▸ Action item: Starting from the line that holds "Sinnvolle und lehrreiche Geschichten", print each remaining line of the entries exactly, ending with the last.

▸ Given data:
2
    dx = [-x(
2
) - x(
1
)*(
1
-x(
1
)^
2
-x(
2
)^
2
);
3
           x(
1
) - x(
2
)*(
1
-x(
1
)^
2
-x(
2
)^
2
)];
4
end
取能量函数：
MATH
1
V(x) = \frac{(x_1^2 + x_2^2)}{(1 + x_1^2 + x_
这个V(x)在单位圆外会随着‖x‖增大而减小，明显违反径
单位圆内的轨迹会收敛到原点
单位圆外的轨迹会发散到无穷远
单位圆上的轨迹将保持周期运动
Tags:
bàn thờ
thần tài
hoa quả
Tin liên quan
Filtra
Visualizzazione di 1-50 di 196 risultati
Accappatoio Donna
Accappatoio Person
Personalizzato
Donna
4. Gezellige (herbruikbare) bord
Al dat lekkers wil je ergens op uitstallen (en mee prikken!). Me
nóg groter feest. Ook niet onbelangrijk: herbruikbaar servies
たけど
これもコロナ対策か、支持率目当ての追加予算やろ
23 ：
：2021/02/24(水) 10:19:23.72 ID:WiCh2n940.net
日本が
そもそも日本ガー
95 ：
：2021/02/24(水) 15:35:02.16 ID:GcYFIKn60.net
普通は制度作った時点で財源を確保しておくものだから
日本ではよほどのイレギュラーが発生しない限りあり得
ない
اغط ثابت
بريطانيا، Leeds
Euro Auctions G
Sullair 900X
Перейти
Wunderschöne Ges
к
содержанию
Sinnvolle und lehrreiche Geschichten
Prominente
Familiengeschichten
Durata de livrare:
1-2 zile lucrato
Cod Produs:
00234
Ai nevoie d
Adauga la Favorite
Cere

▸ Answer:
Sinnvolle und lehrreiche Geschichten
Prominente
Familiengeschichten
Durata de livrare:
1-2 zile lucrato
Cod Produs:
00234
Ai nevoie d
Adauga la Favorite
Cere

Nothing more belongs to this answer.